Dataset entries:
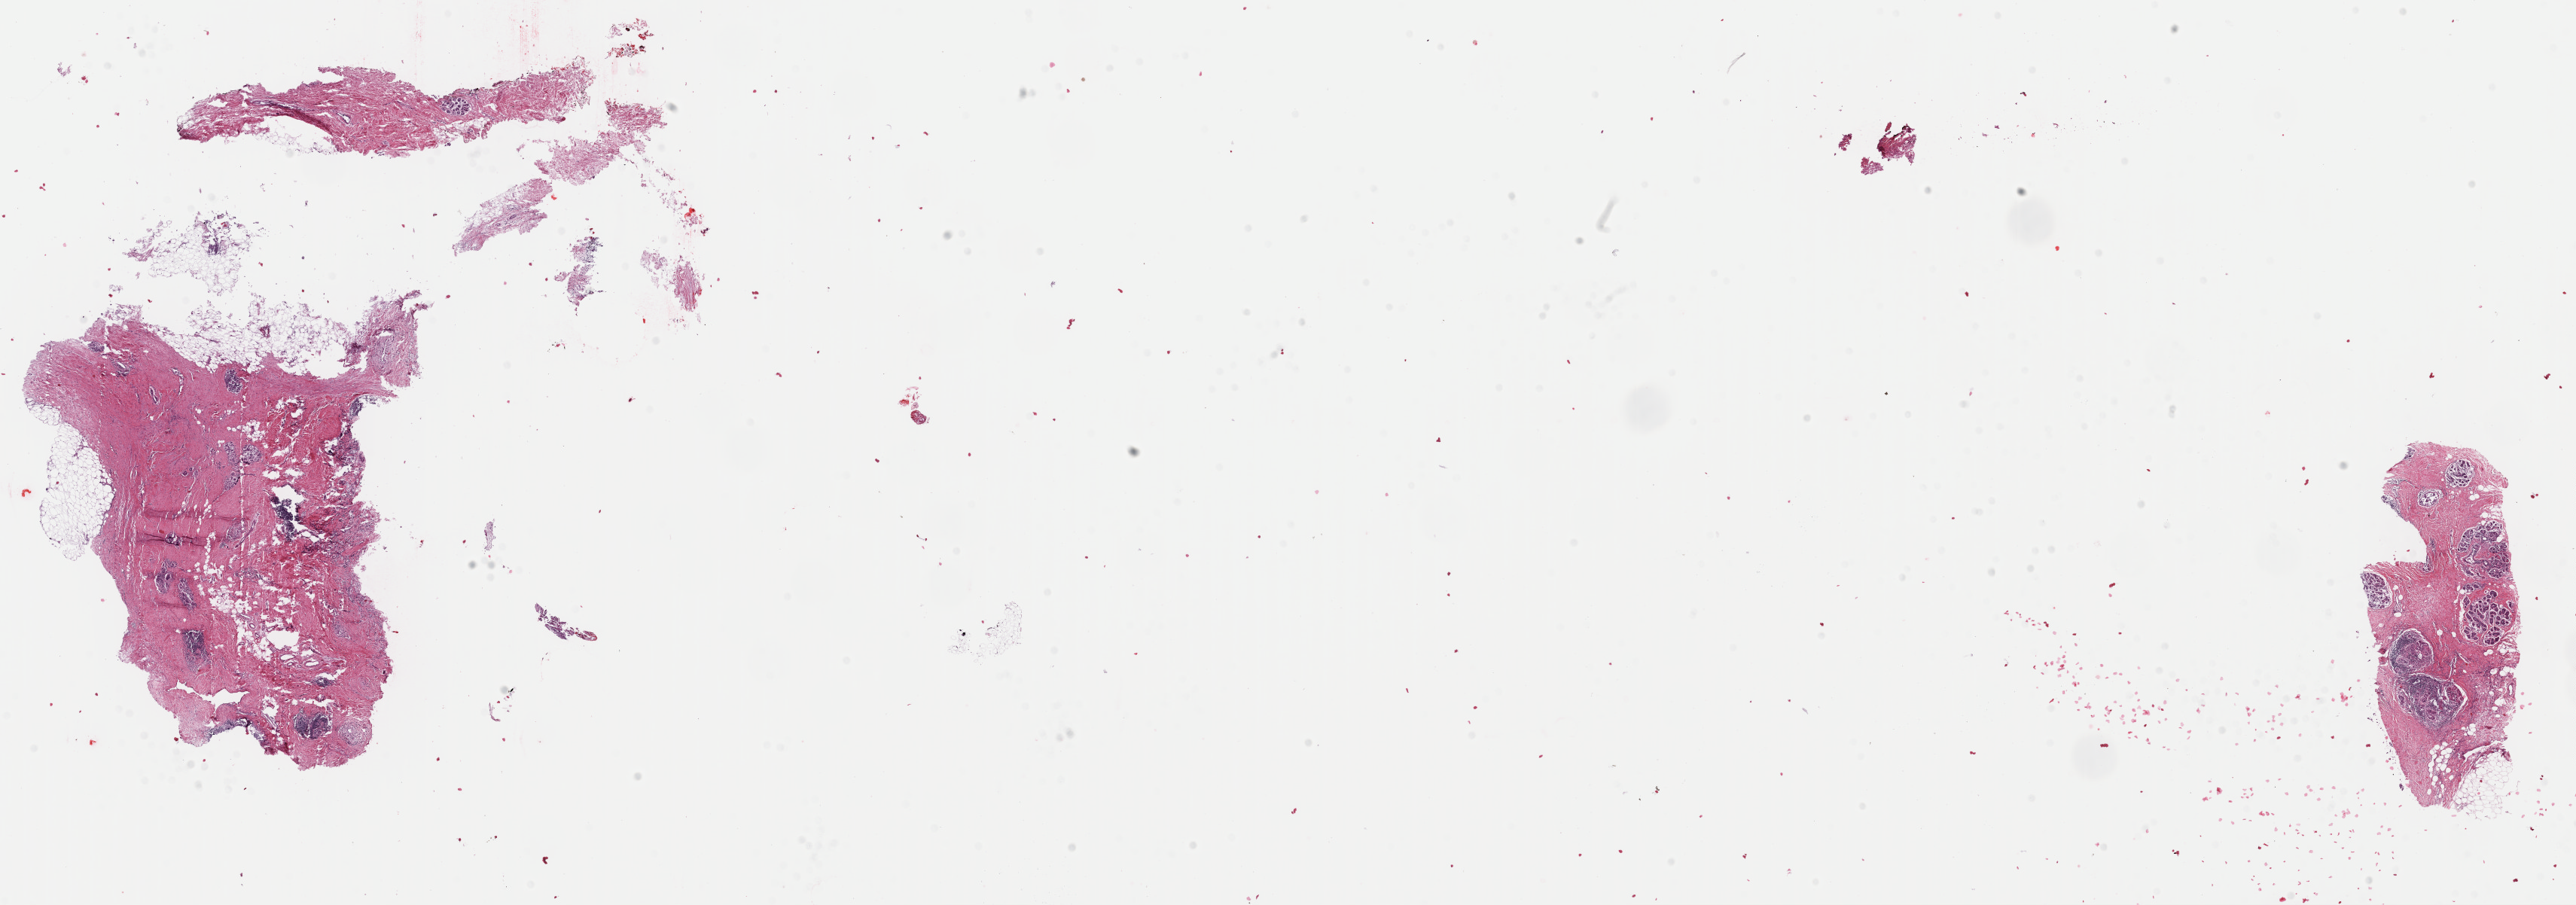
Whole-slide histology image, H&E-stained, shown as a low-resolution overview of the whole scanned area (about 27.0 x 9.5 mm, acquisition: 40x scan). FFPE section. Sample: primary tumour, breast. Female, age 47 years at initial diagnosis.
- TNM: T1 N1 M0
- AJCC pathologic stage: IIA (6th edition)
- lymph nodes positive (case pathology): 2 of 39 examined
- diagnosis: Infiltrating duct carcinoma, NOS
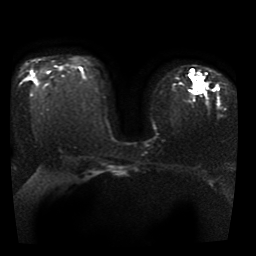
Breast MRI, one axial slice. Slice 26 of 41 in the series (ordered by position). Diffusion-weighted series; image 2 of 4 stored at this slice position (different b-values; order by instance number). 1.5 T. 5 mm slice thickness. 256 × 256 image matrix, field of view 330 × 330 mm. Female patient.
Structures marked on this image (manually delineated by an expert):
- tumour on diffusion-weighted imaging: bounding box <187,69,207,93> (left, top, right, bottom; pixels)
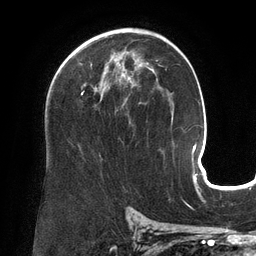
Breast MRI (dynamic contrast-enhanced), one axial slice; cropped to one breast; dynamic contrast-enhanced series, time point 2 of 6 at this slice position (early post-contrast); 3 T; TE 2.7 ms, TR 6.5 ms; 1.2 mm slice thickness; 256 × 256 image matrix, field of view 200 × 200 mm. Female patient.
Outlined on this slice (semi-automatic segmentation, software-assisted and operator-edited):
- enhancing-tissue mask used for the functional tumour volume (all voxels passing the contrast-enhancement thresholds inside the analysis volume; usually the tumour): bounding box [x1, y1, x2, y2] px = [81, 62, 130, 122]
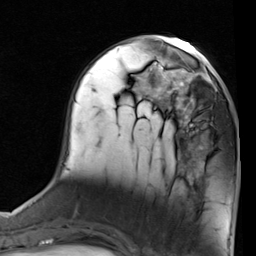
Breast MRI (dynamic contrast-enhanced), one axial slice. Position 32 of 80 along the scan axis. Cropped to one breast. Dynamic contrast-enhanced series, time point 2 of 7 at this slice position (early post-contrast). 1.5 T. TE 2 ms, TR 5.1 ms. 256 × 256 image matrix, field of view 180 × 180 mm. Female patient.
Structures marked on this image (semi-automatically segmented with operator editing):
- enhancing-tissue mask used for the functional tumour volume (all voxels passing the contrast-enhancement thresholds inside the analysis volume; usually the tumour): bounding box <155,68,227,137> (left, top, right, bottom; pixels)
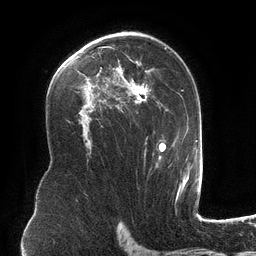
Breast MRI (dynamic contrast-enhanced), one axial slice. Cropped to one breast. Dynamic contrast-enhanced series, time point 2 of 6 at this slice position (early post-contrast). 3 T. TE 2.7 ms, TR 6.5 ms. 1.2 mm slice thickness. 256 × 256 image matrix, field of view 200 × 200 mm. Female patient.
Structures marked on this image (semi-automatic segmentation, software-assisted and operator-edited):
- enhancing-tissue mask used for the functional tumour volume (all voxels passing the contrast-enhancement thresholds inside the analysis volume; usually the tumour): box from (x=77, y=34) to (x=181, y=174) px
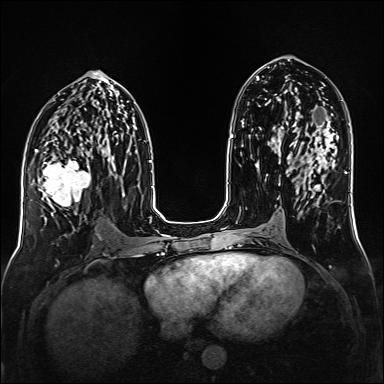
Breast MRI (dynamic contrast-enhanced), one axial slice; slice 75 of 160 in the series (ordered by position); dynamic contrast-enhanced series, time point 2 of 6 at this slice position (early post-contrast); 1.5 T; TE 2.3 ms, TR 5.2 ms; 384 × 384 image matrix, field of view 320 × 320 mm. Female patient.
Outlined on this slice (semi-automatically segmented with operator editing):
- enhancing-tissue mask used for the functional tumour volume (all voxels passing the contrast-enhancement thresholds inside the analysis volume; usually the tumour): bounding box [x1, y1, x2, y2] px = [35, 148, 93, 219]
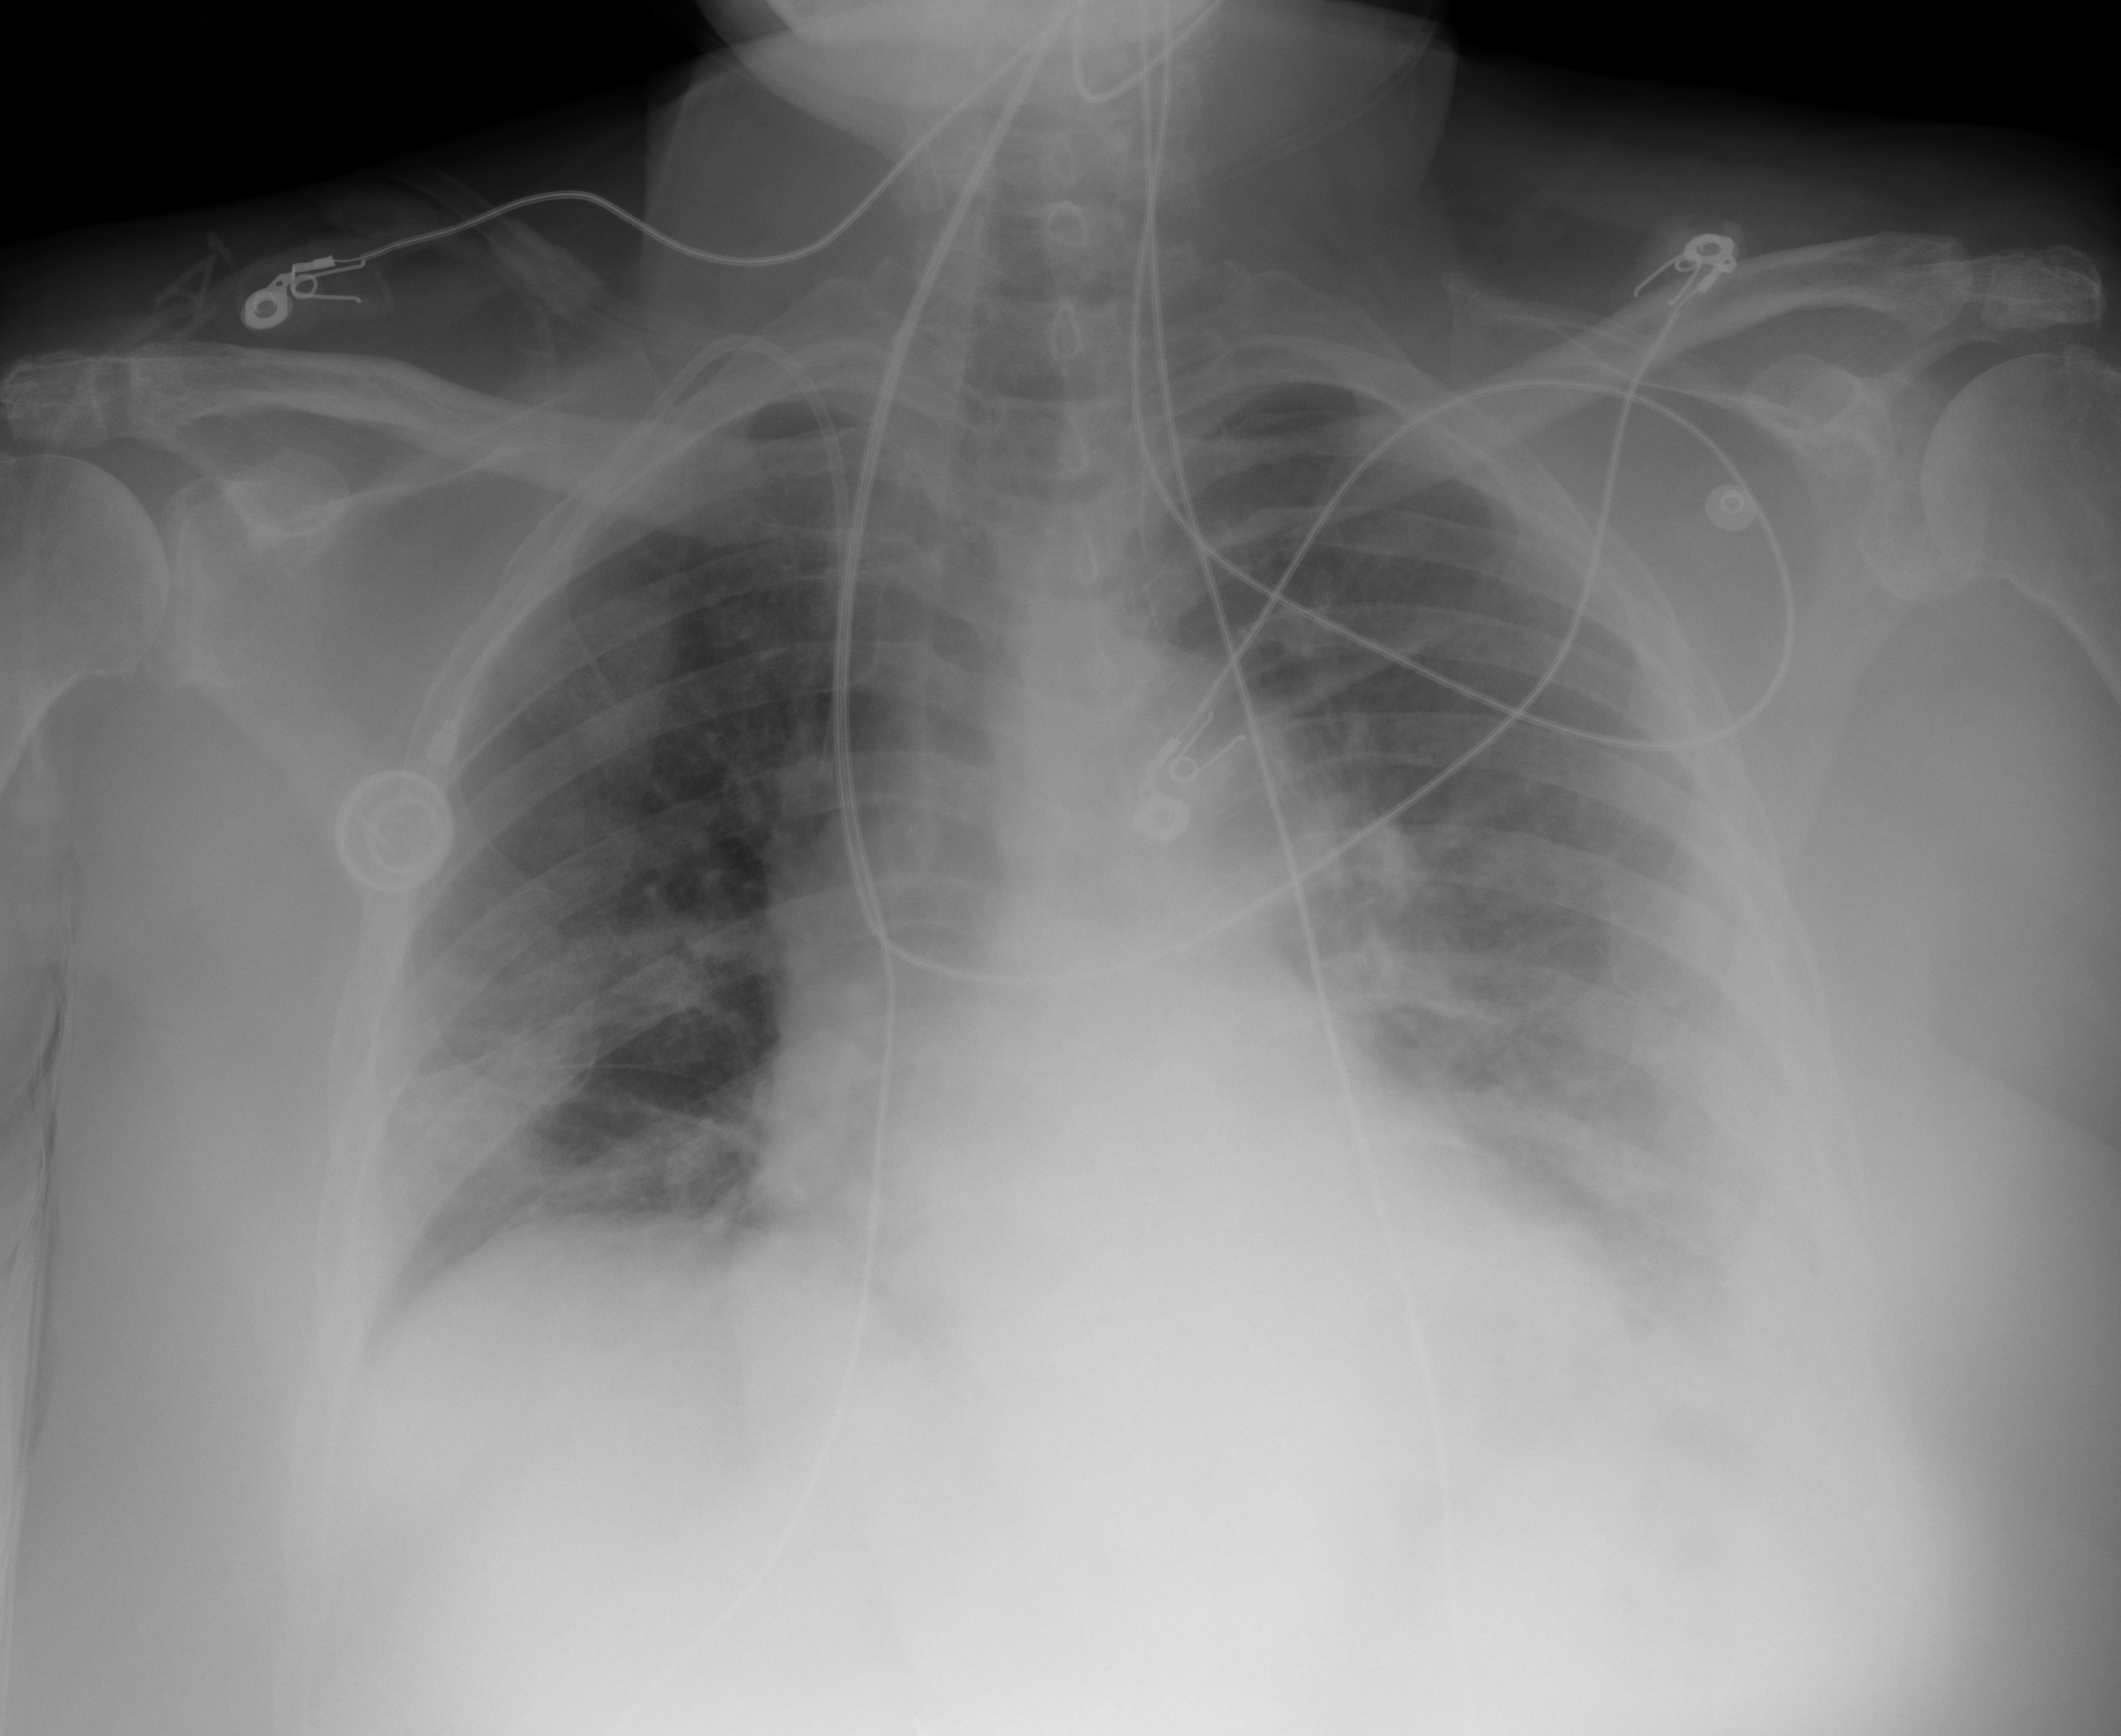
Portable chest radiograph, AP projection. Female patient, age 76 years; imaged 3 days after the COVID-19 diagnosis.
Radiologist key findings (as recorded): Diffuse bibasilar haziness with possible trace pleural effusion.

● WHAT YOU SHOULD DO: For the records above, output each one exactly and skip any image.

● WRITTEN REPLY:
Whole-slide histology image, H&E-stained, shown as a low-resolution overview of the whole scanned area (about 27.0 x 9.5 mm, acquisition: 40x scan). FFPE section. Sample: primary tumour, breast. Female, age 47 years at initial diagnosis.
- TNM: T1 N1 M0
- AJCC pathologic stage: IIA (6th edition)
- lymph nodes positive (case pathology): 2 of 39 examined
- diagnosis: Infiltrating duct carcinoma, NOS
Breast MRI, one axial slice. Slice 26 of 41 in the series (ordered by position). Diffusion-weighted series; image 2 of 4 stored at this slice position (different b-values; order by instance number). 1.5 T. 5 mm slice thickness. 256 × 256 image matrix, field of view 330 × 330 mm. Female patient.
Structures marked on this image (manually delineated by an expert):
- tumour on diffusion-weighted imaging: bounding box <187,69,207,93> (left, top, right, bottom; pixels)
Breast MRI (dynamic contrast-enhanced), one axial slice; cropped to one breast; dynamic contrast-enhanced series, time point 2 of 6 at this slice position (early post-contrast); 3 T; TE 2.7 ms, TR 6.5 ms; 1.2 mm slice thickness; 256 × 256 image matrix, field of view 200 × 200 mm. Female patient.
Outlined on this slice (semi-automatic segmentation, software-assisted and operator-edited):
- enhancing-tissue mask used for the functional tumour volume (all voxels passing the contrast-enhancement thresholds inside the analysis volume; usually the tumour): bounding box [x1, y1, x2, y2] px = [81, 62, 130, 122]
Breast MRI (dynamic contrast-enhanced), one axial slice. Position 32 of 80 along the scan axis. Cropped to one breast. Dynamic contrast-enhanced series, time point 2 of 7 at this slice position (early post-contrast). 1.5 T. TE 2 ms, TR 5.1 ms. 256 × 256 image matrix, field of view 180 × 180 mm. Female patient.
Structures marked on this image (semi-automatically segmented with operator editing):
- enhancing-tissue mask used for the functional tumour volume (all voxels passing the contrast-enhancement thresholds inside the analysis volume; usually the tumour): bounding box <155,68,227,137> (left, top, right, bottom; pixels)
Breast MRI (dynamic contrast-enhanced), one axial slice. Cropped to one breast. Dynamic contrast-enhanced series, time point 2 of 6 at this slice position (early post-contrast). 3 T. TE 2.7 ms, TR 6.5 ms. 1.2 mm slice thickness. 256 × 256 image matrix, field of view 200 × 200 mm. Female patient.
Structures marked on this image (semi-automatic segmentation, software-assisted and operator-edited):
- enhancing-tissue mask used for the functional tumour volume (all voxels passing the contrast-enhancement thresholds inside the analysis volume; usually the tumour): box from (x=77, y=34) to (x=181, y=174) px
Breast MRI (dynamic contrast-enhanced), one axial slice; slice 75 of 160 in the series (ordered by position); dynamic contrast-enhanced series, time point 2 of 6 at this slice position (early post-contrast); 1.5 T; TE 2.3 ms, TR 5.2 ms; 384 × 384 image matrix, field of view 320 × 320 mm. Female patient.
Outlined on this slice (semi-automatically segmented with operator editing):
- enhancing-tissue mask used for the functional tumour volume (all voxels passing the contrast-enhancement thresholds inside the analysis volume; usually the tumour): bounding box [x1, y1, x2, y2] px = [35, 148, 93, 219]
Portable chest radiograph, AP projection. Female patient, age 76 years; imaged 3 days after the COVID-19 diagnosis.
Radiologist key findings (as recorded): Diffuse bibasilar haziness with possible trace pleural effusion.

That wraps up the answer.